I didn’t like this one quite as much as I liked ‘City Fallen Leaves’ but I did still like it quite a very lot. Especially the bit on ‘An Arcade From The Warm Rain That Falls’ where he just sings lists of public parks. I thought that was very clever. I wish I had thought of that first. This is a great album for about four in the morning when the legs have gone but the head is still there and everyone wants to sing sweet drunken songs about dirty girls they used to know. Sort of that point in the night when the sun starts to come up and you are drinking toasts to John Steinbeck and the Queen. And to Queen as well.
There’s a real sense of freedom about this band’s songs, like they’re making it up as they go along and they might fall over at any second. I like that in a band. Their albums always seem to peter out a little bit towards the end but hey, haters love to hate. This is a good record and I can just eat a fat dick and shut the fuck up if I think I can criticise it. They sound a bit like a kind of prog rock Pavement if you haven’t heard them. Because I grew up in the North of England, it was always miserable and cold and a lot like living in a Smiths record cover, and the hazy vision of suburban America you saw on the telly seemed like this impossible romantic glamorous vision. So this album is like listening to crooked rain or smashing pumpkins or something and you pretend it is the soundtrack to going and hanging out in a big car park outside a walmart and doing things on skateboards with all your cool punk friends. Like if you lived in a Kevin Smith-directed cross between ‘Calvin and Hobbes’ and ‘Malcolm in the middle’. I am sure you know what I mean.
SINGLES
I’m not even joking man. I mean, what could anyone possibly find to not like about this record? It’s like a grimey dance take on ‘build a bonfire’. In fact it is the same tune. ‘build a bonfire, build a bonfire, put the teachers on the top...’ Some of your readers may know this tune with alternative lyrics called ‘found a peanut’. Anyway it is one of the great tunes, the great folk tunes that never die, and now it goes ‘swagger jagger, swagger jaaager, you should get some of your own’ and it is totally awesome.
I have got no idea if this song has even been a single or if it was released this year but I love it so much I am picking it anyway. It was the soundtrack to my Indietracks. I think they are from Spain or Mexico or somewhere and I imagine they are all absolutely amazing in bed and have pet panthers like in the novels of Louis De Bernieres.
This one shouldn’t be here either ‘cos I think it was released in December of 2010? But it was really criminal that they weren’t in the albums of the year so I am picking it. This song is like stealing a car with Molly Ringwald.
This is a very good single and it has a very good chorus. I cannot think of anything else to say about this many boyfriends at all.
Do you know sometimes you go through periods where you wish everyone would just shut up with all the talking and even become annoyed with your own inner monologue?
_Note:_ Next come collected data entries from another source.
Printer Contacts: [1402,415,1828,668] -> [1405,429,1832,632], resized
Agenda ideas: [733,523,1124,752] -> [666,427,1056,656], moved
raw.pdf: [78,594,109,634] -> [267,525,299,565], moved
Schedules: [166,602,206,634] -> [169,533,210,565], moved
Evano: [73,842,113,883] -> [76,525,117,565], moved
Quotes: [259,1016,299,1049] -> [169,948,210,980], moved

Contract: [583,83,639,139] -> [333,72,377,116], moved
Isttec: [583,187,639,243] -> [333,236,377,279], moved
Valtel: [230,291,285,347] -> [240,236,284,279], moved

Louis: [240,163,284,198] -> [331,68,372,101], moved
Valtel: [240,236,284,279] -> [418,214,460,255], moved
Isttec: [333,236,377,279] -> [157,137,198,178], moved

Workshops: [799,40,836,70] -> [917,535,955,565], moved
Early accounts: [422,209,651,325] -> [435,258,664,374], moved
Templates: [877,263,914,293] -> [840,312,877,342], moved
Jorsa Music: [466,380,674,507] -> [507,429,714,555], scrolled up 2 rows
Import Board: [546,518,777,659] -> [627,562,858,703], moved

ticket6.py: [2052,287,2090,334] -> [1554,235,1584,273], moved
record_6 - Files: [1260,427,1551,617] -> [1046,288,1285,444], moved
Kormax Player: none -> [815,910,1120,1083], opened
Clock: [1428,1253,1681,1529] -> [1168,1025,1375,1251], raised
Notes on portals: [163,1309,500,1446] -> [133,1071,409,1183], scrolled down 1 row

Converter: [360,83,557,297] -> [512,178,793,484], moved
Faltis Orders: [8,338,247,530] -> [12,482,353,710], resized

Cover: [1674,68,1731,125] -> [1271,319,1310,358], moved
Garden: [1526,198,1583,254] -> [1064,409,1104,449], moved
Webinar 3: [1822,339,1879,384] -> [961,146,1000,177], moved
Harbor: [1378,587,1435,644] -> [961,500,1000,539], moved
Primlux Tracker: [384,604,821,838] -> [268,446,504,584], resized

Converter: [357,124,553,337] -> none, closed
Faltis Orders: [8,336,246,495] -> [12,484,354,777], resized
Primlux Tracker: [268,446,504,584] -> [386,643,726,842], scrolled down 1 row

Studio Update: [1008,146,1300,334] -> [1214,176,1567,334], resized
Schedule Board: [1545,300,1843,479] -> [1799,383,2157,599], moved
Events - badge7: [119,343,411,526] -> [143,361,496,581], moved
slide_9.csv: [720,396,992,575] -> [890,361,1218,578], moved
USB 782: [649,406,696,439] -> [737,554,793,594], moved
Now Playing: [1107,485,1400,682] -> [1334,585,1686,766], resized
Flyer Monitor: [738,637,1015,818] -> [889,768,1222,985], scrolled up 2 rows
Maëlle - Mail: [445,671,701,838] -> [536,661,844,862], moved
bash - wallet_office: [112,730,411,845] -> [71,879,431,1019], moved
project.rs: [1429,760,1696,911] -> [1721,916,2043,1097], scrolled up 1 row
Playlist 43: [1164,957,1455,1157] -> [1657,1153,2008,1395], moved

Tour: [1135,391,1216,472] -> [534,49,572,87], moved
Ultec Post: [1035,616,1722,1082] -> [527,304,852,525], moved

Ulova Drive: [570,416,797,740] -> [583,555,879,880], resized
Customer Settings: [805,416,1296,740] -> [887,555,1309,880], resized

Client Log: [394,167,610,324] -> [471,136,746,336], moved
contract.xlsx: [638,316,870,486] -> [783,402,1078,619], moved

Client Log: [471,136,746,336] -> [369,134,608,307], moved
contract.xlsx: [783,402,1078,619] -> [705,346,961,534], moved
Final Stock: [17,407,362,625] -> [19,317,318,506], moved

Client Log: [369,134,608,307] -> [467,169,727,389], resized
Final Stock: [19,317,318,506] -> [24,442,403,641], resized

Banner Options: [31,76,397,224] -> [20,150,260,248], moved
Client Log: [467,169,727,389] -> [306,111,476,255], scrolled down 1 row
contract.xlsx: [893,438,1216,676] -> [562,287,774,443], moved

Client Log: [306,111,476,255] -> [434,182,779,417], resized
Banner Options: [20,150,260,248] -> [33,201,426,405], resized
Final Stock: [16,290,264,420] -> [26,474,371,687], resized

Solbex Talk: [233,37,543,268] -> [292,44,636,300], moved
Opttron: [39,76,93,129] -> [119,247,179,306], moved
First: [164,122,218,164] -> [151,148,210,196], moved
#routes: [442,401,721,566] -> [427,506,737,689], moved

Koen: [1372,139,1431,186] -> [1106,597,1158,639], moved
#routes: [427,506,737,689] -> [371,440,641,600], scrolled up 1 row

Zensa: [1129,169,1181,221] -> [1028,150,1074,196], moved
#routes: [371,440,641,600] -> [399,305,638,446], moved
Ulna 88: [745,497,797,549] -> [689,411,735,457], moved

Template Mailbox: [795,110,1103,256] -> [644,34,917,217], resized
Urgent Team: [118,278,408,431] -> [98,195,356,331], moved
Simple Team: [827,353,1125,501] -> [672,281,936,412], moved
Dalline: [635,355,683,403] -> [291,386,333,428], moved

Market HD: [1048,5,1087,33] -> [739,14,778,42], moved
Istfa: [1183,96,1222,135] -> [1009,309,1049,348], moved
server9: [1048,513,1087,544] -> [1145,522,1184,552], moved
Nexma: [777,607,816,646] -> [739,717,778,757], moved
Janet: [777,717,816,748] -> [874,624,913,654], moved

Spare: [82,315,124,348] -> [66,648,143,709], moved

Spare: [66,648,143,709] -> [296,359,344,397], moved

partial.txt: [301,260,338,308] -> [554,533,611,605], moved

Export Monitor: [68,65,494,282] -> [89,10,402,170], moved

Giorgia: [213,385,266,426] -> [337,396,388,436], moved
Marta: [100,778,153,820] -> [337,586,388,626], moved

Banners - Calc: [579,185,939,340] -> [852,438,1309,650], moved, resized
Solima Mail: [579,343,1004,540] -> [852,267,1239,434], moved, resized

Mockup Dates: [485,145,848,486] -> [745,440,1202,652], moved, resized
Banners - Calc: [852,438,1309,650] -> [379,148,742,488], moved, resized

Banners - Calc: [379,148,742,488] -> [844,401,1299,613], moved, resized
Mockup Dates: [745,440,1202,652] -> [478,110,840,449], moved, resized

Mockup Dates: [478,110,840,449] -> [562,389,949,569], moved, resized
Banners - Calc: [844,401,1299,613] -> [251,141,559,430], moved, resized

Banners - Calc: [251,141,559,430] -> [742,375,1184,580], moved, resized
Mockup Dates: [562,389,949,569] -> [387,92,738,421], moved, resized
You are trying to sleep or watch the telly or smoke fags or something and your own thoughts are just prattling on and on and you think SHUT UP I HAVEN’T GOT ANY SPARE CHANGE I DON’T SPEAK MEXICAN I DON;T WANT TO BUY ANYTHING TODAY THANK YOU?
Well this happened to come out while I was feeling like that and the chorus goes ‘stop talking stop talking STOP TALKING STOP TALKING’ and it struck a chord really.